カメオ出演という言葉を耳にしたことはあるでしょうか。カメオ出演とは何なのかを知ることで、ドラマや映画を見るときに新しい楽しみ方ができるかもしれませんよ。
本記事ではカメオ出演について、詳しい意味や由来、初めてカメオ出演があったとされる作品や、カメオ出演する理由を紹介。よく似た特別出演や友情出演の意味や、カメオ出演がある有名作品もまとめました。
カメオ出演とは? 意味や由来を解説
カメオ出演とは、映画やドラマ、アニメ、舞台などで、短い時間で強い印象を与える登場の仕方のことです。
登場するのは原作者や監督、政治家やスポーツ選手など、作品に所縁(ゆかり)のある人物であることが多いです。
日本ではあまりなじみのない言葉ですが、ハリウッド映画や韓国ドラマなどではたびたび見ることのできる出演形式で、有名な人物が登場することも多いことから、サプライズ感覚で楽しまれています。
そもそもカメオとは?
そもそもカメオ出演の「カメオ」とはどのような意味なのでしょうか。
カメオとは工芸品・宝飾品の一つで、めのうや貝殻、大理石などに浮き彫りで装飾を施したもののことです。
カメオは基本的に大きく華やかで遠くからでも判別できるということが由来となって、ぱっと目を引く著名人が出演する演出のことをカメオ出演と呼ぶようになったようです。
なぜカメオ出演をするの? その理由とは
カメオ出演にいたる理由としては作品によってもそれぞれですが、一番には「視聴者を楽しませたい」という制作側のサービス心があげられるでしょう。
カメオ出演では大物俳優やスポーツ選手、その作品の原作者など、ファンが見つけると「あ!」と驚いて友達にも教えたくなるような人物が登場します。一度見た作品でも、カメオ出演の登場人物を探すという楽しみのために再度試聴する人も少なくありません。
また、作品の監督やプロデューサーと親交が深いことから、カメオ出演にいたるというケースもあるようです。
カメオ出演の歴史
カメオ出演のはじまりといわれているのが、1924年のバレエ『本日休演』の幕間に上演された無声映画『幕間』です。

***

— 出題 1 —
カメオ出演の解説文の「カメオ出演という言葉を耳にし」から「る人物であることが多いです。」までのすべてを、「原作者」を「作家」に改めて書き直してください。
以下のリストはカメオ出演の解説文とは無関係です。

***

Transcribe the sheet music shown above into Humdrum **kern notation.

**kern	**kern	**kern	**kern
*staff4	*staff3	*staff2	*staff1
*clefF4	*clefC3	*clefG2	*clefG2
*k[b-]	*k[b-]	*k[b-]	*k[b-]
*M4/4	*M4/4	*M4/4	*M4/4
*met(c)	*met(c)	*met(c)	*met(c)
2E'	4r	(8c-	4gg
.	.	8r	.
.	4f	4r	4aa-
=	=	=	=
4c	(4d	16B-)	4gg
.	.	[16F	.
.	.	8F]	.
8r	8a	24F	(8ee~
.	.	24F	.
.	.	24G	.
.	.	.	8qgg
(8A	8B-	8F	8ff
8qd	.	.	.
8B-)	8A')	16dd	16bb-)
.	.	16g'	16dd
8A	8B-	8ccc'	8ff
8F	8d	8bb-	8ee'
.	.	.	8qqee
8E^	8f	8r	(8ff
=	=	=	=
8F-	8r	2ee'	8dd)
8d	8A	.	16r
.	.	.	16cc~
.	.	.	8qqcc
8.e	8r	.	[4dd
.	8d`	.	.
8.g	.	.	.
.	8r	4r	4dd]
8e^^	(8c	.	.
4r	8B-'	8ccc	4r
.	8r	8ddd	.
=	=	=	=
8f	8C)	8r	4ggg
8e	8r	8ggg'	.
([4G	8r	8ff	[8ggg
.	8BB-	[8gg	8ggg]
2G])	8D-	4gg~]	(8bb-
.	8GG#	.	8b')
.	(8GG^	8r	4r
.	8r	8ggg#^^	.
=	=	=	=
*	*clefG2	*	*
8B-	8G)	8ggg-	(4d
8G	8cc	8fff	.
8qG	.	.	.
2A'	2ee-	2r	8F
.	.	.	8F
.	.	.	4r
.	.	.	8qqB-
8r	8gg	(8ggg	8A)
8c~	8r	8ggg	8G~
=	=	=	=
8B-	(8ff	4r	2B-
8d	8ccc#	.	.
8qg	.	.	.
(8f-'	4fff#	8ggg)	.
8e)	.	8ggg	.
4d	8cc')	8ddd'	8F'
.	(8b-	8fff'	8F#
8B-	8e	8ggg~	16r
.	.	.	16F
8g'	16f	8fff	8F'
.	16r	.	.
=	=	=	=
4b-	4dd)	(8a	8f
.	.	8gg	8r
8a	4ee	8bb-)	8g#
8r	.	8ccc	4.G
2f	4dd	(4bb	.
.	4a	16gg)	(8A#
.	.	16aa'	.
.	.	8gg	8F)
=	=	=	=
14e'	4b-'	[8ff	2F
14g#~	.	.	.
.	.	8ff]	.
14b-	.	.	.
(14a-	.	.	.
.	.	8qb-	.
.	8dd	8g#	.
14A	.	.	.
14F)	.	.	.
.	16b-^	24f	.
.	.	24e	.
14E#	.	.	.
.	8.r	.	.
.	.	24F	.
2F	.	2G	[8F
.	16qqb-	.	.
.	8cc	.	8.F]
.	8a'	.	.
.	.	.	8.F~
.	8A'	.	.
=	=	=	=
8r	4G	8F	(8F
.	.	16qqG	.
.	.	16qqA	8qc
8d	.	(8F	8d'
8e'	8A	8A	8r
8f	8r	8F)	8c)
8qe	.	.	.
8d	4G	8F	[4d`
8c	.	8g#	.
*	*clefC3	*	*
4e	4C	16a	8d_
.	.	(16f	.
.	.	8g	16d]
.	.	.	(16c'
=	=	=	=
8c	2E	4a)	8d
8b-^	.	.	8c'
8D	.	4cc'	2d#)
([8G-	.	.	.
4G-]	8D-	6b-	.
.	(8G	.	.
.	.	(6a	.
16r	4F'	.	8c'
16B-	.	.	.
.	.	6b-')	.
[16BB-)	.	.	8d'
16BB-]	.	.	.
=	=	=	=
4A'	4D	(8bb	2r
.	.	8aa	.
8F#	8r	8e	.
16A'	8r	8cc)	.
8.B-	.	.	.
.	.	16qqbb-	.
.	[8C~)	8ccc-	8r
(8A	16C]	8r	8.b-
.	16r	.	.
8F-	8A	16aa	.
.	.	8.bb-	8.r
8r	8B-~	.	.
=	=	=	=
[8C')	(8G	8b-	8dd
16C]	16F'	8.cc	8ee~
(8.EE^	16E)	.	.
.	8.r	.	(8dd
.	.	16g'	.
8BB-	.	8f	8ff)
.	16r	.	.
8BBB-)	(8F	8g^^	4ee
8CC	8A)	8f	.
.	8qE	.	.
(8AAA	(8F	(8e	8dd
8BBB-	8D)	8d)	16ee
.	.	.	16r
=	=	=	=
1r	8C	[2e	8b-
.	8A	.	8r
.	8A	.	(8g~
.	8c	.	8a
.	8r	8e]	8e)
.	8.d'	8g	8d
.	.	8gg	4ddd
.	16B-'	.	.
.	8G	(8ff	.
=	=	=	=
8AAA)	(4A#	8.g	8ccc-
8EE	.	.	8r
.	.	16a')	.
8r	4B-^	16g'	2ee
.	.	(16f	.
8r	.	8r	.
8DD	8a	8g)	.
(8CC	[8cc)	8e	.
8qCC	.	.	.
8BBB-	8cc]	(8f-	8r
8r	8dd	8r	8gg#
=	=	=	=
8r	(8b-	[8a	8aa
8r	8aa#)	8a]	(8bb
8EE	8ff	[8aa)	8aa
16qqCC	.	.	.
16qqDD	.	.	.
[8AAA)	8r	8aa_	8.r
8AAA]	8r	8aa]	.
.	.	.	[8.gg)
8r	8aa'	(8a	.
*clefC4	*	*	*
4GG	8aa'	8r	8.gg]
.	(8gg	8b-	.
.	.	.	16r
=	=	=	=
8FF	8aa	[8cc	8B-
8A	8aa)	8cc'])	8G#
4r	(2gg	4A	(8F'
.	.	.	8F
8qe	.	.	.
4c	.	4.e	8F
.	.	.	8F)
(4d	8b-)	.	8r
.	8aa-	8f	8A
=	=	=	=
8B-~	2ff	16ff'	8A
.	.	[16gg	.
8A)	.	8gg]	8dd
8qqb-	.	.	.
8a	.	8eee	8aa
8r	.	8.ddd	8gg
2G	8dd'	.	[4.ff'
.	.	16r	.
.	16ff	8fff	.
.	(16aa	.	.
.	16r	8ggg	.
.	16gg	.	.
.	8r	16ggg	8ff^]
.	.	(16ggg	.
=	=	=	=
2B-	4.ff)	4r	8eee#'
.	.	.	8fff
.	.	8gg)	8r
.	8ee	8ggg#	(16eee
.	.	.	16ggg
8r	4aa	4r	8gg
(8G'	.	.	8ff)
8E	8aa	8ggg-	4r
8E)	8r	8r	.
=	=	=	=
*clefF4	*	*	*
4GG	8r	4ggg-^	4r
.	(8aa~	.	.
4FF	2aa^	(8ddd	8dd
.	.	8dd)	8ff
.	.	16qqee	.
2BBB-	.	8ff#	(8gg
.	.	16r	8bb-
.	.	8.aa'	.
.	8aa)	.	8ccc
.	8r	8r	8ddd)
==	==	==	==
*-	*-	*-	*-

***

— 出題 2 —
リストのうち、「kern」という文字列を含む行をすべて抜き出してください。大文字と小文字は区別します。

— 最終回答 1 —
カメオ出演という言葉を耳にしたことはあるでしょうか。カメオ出演とは何なのかを知ることで、ドラマや映画を見るときに新しい楽しみ方ができるかもしれませんよ。
本記事ではカメオ出演について、詳しい意味や由来、初めてカメオ出演があったとされる作品や、カメオ出演する理由を紹介。よく似た特別出演や友情出演の意味や、カメオ出演がある有名作品もまとめました。
カメオ出演とは? 意味や由来を解説
カメオ出演とは、映画やドラマ、アニメ、舞台などで、短い時間で強い印象を与える登場の仕方のことです。
登場するのは作家や監督、政治家やスポーツ選手など、作品に所縁(ゆかり)のある人物であることが多いです。

— 最終回答 2 —
Transcribe the sheet music shown above into Humdrum **kern notation.
**kern	**kern	**kern	**kern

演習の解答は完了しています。